Parsons et al. (2008) also studied the competition dynamics of a fast-living species and a slow-living species, which have the same carrying capacity. The authors compared the absorption time to the prediction of the corresponding Wright–Fisher model of fixed population size, and found that it depends on the relative abundance of the two species. The absorption time is longer when the initial frequency of the fast-living species is higher, and shorter when it is lower. The work of (Kogan et al. 2014) incorporated the “fast” and “slow” life history features with infectious diseases dynamics and studied the absorption time under the scenario of two pathogens competing for the same susceptible host population, in which one pathogen has higher infection rate yet its hosts recover more quickly compared the other pathogen. Additional interesting works on extinction along a quasi-neutral line where population dynamics can be validly modelled by the Fokker–Planck approximation include Parsons and Quince (2007) and Constable et al. (2013).

4 Discussion and Conclusions

In this paper, we provide a comparative analysis of the WKB and Fokker–Planck approximation methods in analysing the problem of population extinction under weak demographic fluctuations.
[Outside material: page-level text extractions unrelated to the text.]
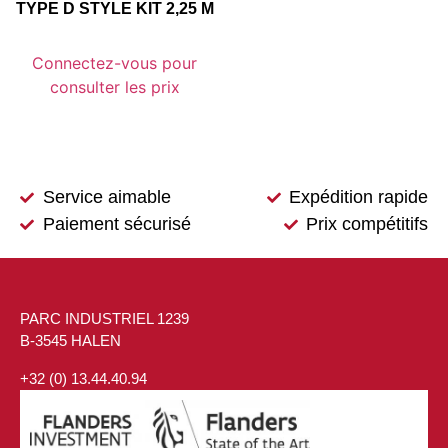
TYPE D STYLE KIT 2,25 M
Connectez-vous pour
consulter les prix
Service aimable
Expédition rapide
Paiement sécurisé
Prix compétitifs
PARC INDUSTRIEL 1239
B-3545 HALEN
+32 (0) 13.44.40.94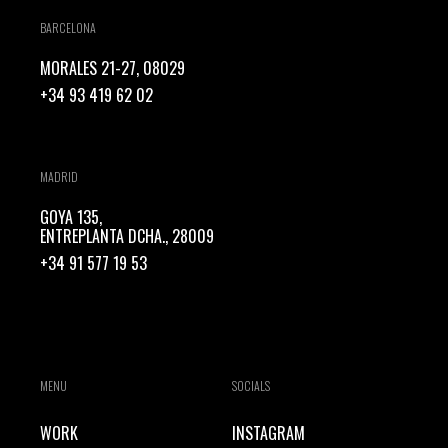
BARCELONA
MORALES 21-27, 08029
+34 93 419 62 02
MADRID
GOYA 135,
ENTREPLANTA DCHA., 28009
+34 91 577 19 53
MENU
SOCIALS
WORK
INSTAGRAM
In particular, we focus on estimating the mean extinction/absorption time of well-mixed systems containing a single or two interacting species. The mean extinction time has distinct behaviours depending on the nature of the stationary states (fixed points) of the corresponding deterministic model. If the fixed point is attractive (for instance, logistic growth model and the endemic SIR model), the extinction is driven by rare events and the mean extinction time is experientially large in population size. In this case, the WKB method gives rise to the correct result whereas the Fokker–Planck approximation leads to an exponentially large error in the mean extinction time. If the stationary state is marginally stable (for instance, the competitive Lotka–Volterra model when the two species have the same carrying capacity), the extinction instead is driven by typical Gaussian fluctuations and the mean extinction time has a power law dependence on the population size. Under this situation, the Fokker–Planck approach is also appropriate.

Here we only included examples of applying the WKB method in analysing a few basic population dynamics models, but note that the method has much broader applications in stochastic population dynamics. For instance, it provides a powerful tool in studying population extinction in fragmented landscape with dispersal between habitat patches (Meerson and Sasorov 2011; Khasin et al. 2012) and on heterogeneous networks (Hindes and Schwartz 2016, 2017). In addition, it has been applied to study the most likely path of extinction from species coexistence in the context of evolutionary games (Park and Traulsen 2017). For further reading on the vast applications of the WKB approximation method, we recommend the following reviews and references therein. The concise review of Ovaskainen and Meerson (2010) provides an excellent overview of the WKB approximation in single species stochastic population models. Technique-wise, Weber and Frey (2017) provides a comprehensive introduction to the path integral representation of master equations. The recent review of Assaf and Meerson (2017) includes great details on applications of the WKB method in various models and pointed out interesting open questions.

Through this paper, we hope to arouse in biologists the interest to the WKB method and the great potential of applying it to solving stochastic population dynamics problems. Using several examples of the successful applications of the WKB and Fokker–Planck methods in solving evolutionary biology problems, we highlight the great value of knowledge transfer between physics and biology, and we encourage further exchange of knowledge and collaborations between physicists and biologists for developing novel approaches in modelling biological evolution.